With the advent of the DVR (TiVo, et al), the continued erosion of attention spans, and ad clutter of the density of a collapsed star, advertisers need to find more interesting and meaningful ways to engage a prospect.
A way of getting in front of a potential consumer by being where they are already spending their time willingly is product placement. Product placement is experiencing a kind of renaissance in commercial media and for many who are unfamiliar with advertising's history it is striking them as wondrous and new.
Product placement, however, is nothing new in television or films or radio. "Kraft Theater," "Camel Caravan of Stars," and "Star Texaco Theater," are examples of entire shows being owned by advertisers. Remember the quiz show scandal on the "$64,000 Question?" That show was bank-rolled entirely by Geritol. The movie, "Wayne's World," has a funny albeit over-done bit poking fun at product placement, with Wayne and Garth eating Pizza Hut pizza, wearing Reebok gear, and pretty much doing an ad for Nuprin.
No doubt that the sky-is-falling fear of DVRs in the home is driving the upswing in product placement usage, but product placement had found its way into TV before much was being made of DVRs. "Survivor" is an example of a show that early on was doing product placement. They had hungry contestants playing for helpings of Doritos Nacho Cheese Flavored Corn Chips and bottles of Bud Light.
If done right, product placement can be a lot more effective than a standard commercial. The problem, of course, is just how much product placement can one have in a program to both subsidize costs AND earn the network a profit? Again, the "Wayne's World" example gives one an idea of what too much can look like.
The other factor to consider is just how the product placement is done. On a program like "Queer Eye for the Straight Guy," the product placement is pretty innocuous, demonstrating the product in use (representative of what I've called "Flow experience marketing"), always serving as the trusty side kick rather than the hero, playing Robin to the Fab Five's Batman.
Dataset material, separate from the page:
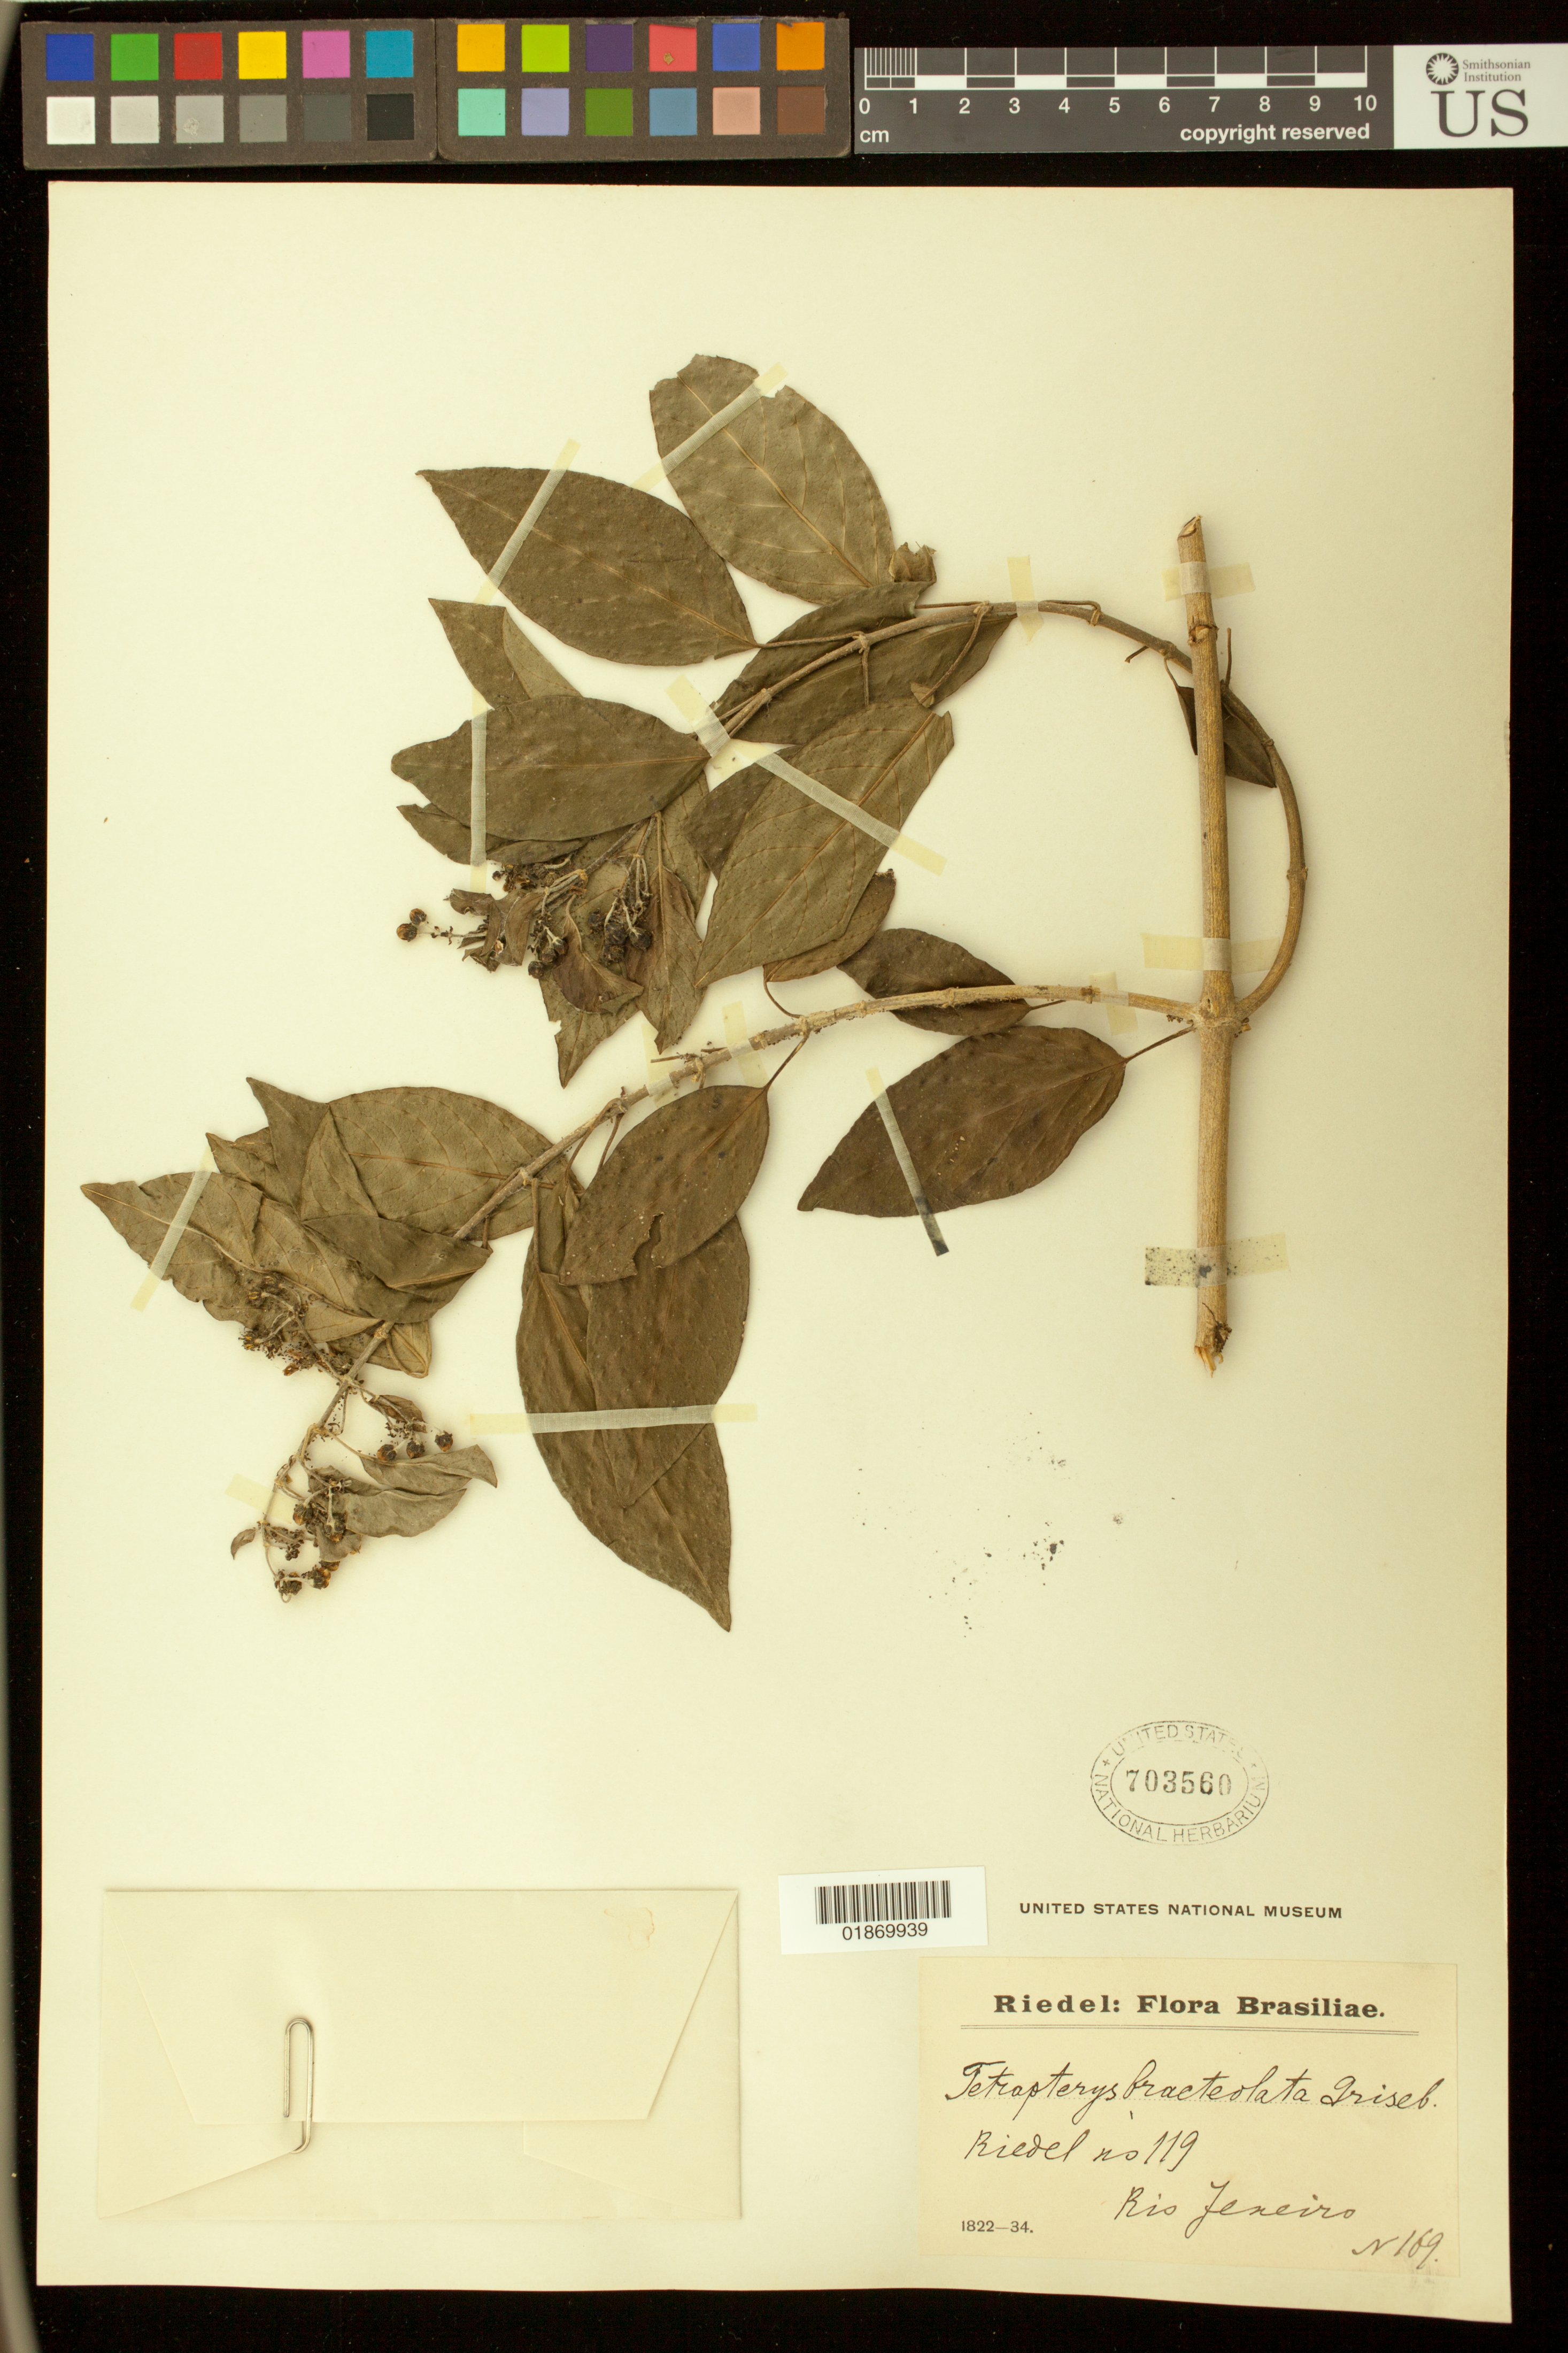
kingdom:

This stands in stark contrast with the ham-handed product placements done with Bravo/NBC's brief-run "The Restaurant." American Express, Mitsubishi and Coors Light were the major sponsors for that program. In fact, Coors, Mitsubishi, and American Express each paid for one third of the show, and shared fifty percent of the regular advertising time. When something like that leads to slow, sexy, lingering camera shots of AmEx cards sitting in shot glasses on queue to pay a tab, or waiters recommending Coors Light with an order of "Mamma's Meatballs," in addition to spots going out of and coming into program starring Rocco DiSpirito, the celebrity chef who served as the protagonist of this program (since the restaurant itself didn't seem up to it), it seems to me that the idea of product placement becomes so shameless that it can create a kind of psychic backlash with an audience. Anecdotally I can say that everyone I have spoken with about the show all mentioned the product placement and how repulsive it was, particularly the waiters and waitresses recommending Coors Light with meals in what is supposed to be a quality New York City restaurant.
Regardless of this, people are going to see a lot more product placement before we see a lot less of it. But there is only so much "room," as it were, for product placement; it cannot entirely replace more standard advertising because there simply aren't enough opportunities to satisfy all categories of advertisers. But there is only so much of it audiences are going to be able to stomach before rejecting product placement, anyway. If at any point in time viewers feel that the integrity and quality of the programming is suffering as a result of product placement, they are going to revolt against being revolted.